## Task directions
When the word "improve" appears in a line of the data below, list that line.

## Saved entries
*** Begin section ***
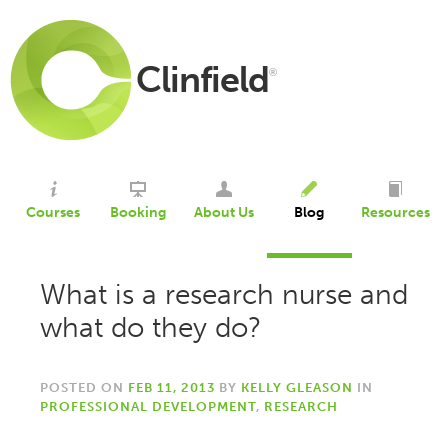
Clinfield
®
Courses
Booking
About Us
Blog
Resources
What is a research nurse and
what do they do?
POSTED ON
FEB 11, 2013
BY
KELLY GLEASON
IN
PROFESSIONAL DEVELOPMENT
,
RESEARCH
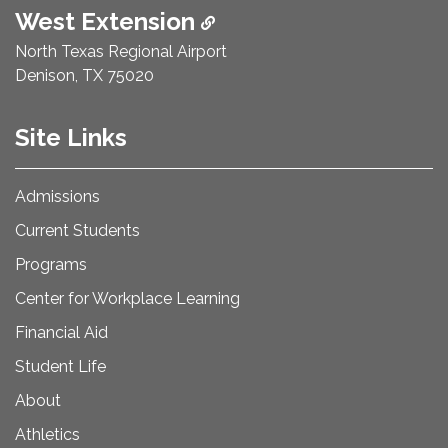
West Extension
North Texas Regional Airport
Denison, TX 75020
Site Links
Admissions
Current Students
Programs
Center for Workplace Learning
Financial Aid
Student Life
About
Athletics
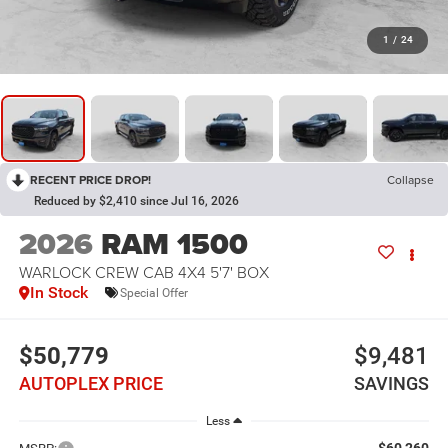
1
/
24
RECENT PRICE DROP!
Collapse
Reduced by $2,410 since Jul 16, 2026
2026
RAM 1500
WARLOCK CREW CAB 4X4 5'7' BOX
In Stock
Special Offer
$50,779
$9,481
AUTOPLEX PRICE
SAVINGS
Less
$60,260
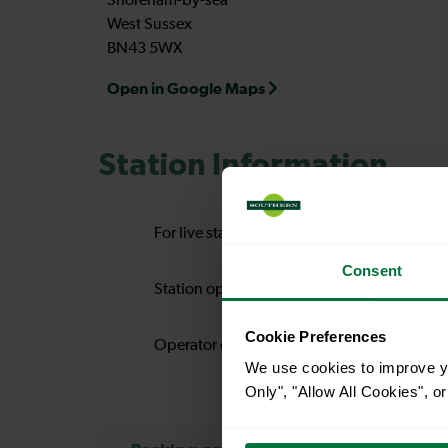
Shoreham-by-sea
West Sussex
BN43 5WX
Open in Google Maps
Station Information
For live station alerts regarding lift availab
Consent
Station operator:
So
Cookie Preferences
Operator code:
S
We use cookies to improve yo
Only", "Allow All Cookies", 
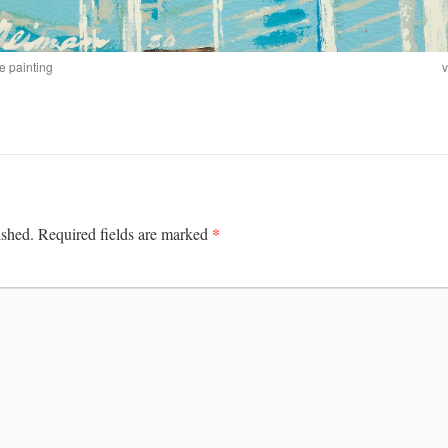
e painting
v
*
ished.
Required fields are marked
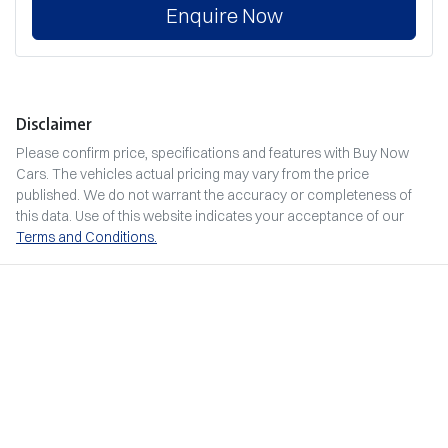
Enquire Now
Disclaimer
Please confirm price, specifications and features with
Buy Now
Cars
. The vehicles actual pricing may vary from the price
published. We do not warrant the accuracy or completeness of
this data. Use of this website indicates your acceptance of our
Terms and Conditions.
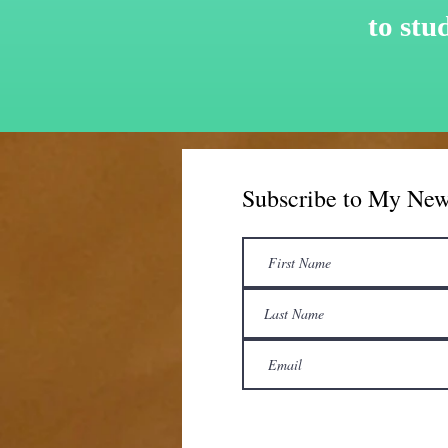
to
stu
Subscribe to My New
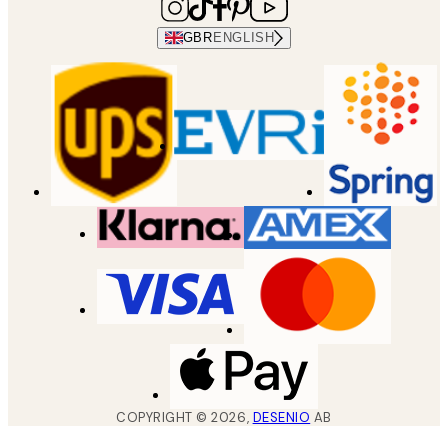
GBR
ENGLISH
COPYRIGHT ©
2026
,
DESENIO
AB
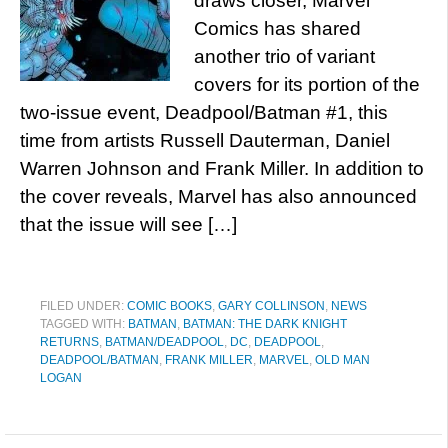
draws closer, Marvel
Comics has shared
another trio of variant
covers for its portion of the
two-issue event, Deadpool/Batman #1, this
time from artists Russell Dauterman, Daniel
Warren Johnson and Frank Miller. In addition to
the cover reveals, Marvel has also announced
that the issue will see […]
FILED UNDER:
COMIC BOOKS
,
GARY COLLINSON
,
NEWS
TAGGED WITH:
BATMAN
,
BATMAN: THE DARK KNIGHT
RETURNS
,
BATMAN/DEADPOOL
,
DC
,
DEADPOOL
,
DEADPOOL/BATMAN
,
FRANK MILLER
,
MARVEL
,
OLD MAN
LOGAN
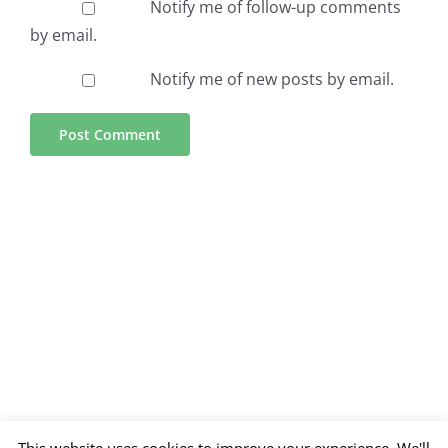
Notify me of follow-up comments
by email.
Notify me of new posts by email.
This website uses cookies to improve your experience. We'll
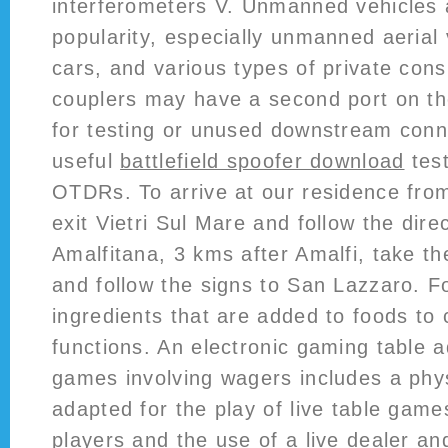
interferometers V. Unmanned vehicles 
popularity, especially unmanned aerial v
cars, and various types of private co
couplers may have a second port on th
for testing or unused downstream con
useful
battlefield spoofer download
test
OTDRs. To arrive at our residence fro
exit Vietri Sul Mare and follow the dire
Amalfitana, 3 kms after Amalfi, take th
and follow the signs to San Lazzaro. F
ingredients that are added to foods to c
functions. An electronic gaming table a
games involving wagers includes a phys
adapted for the play of live table games
players and the use of a live dealer a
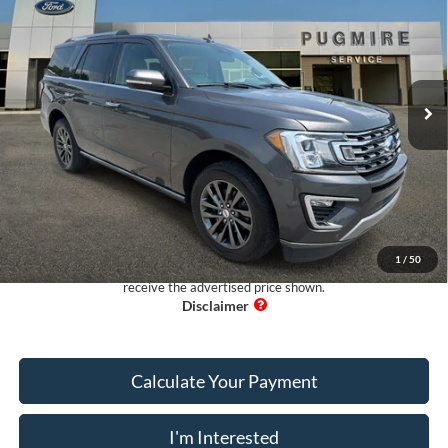
PUG PRICE:
Pugmire Ford of Cartersville
VIN:
1FMJU1KT7MEA07635
Stock:
EX5649A
Model:
U1K
98,247 mi
Ext.
Available
Less
Retail Price:
$29,999
Dealer Fee:
+$899
Electronic Filing Fee:
+$199
Pug Price:
$31,097
1
/
50
Must present a copy of this ad to dealer at time of sale in order to
receive the advertised price shown.
Calculate Your Payment
I'm Interested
*** End section ***
## Solution to the problem
We use cookies to improve yo
This website uses cookies to improve your experience. We'll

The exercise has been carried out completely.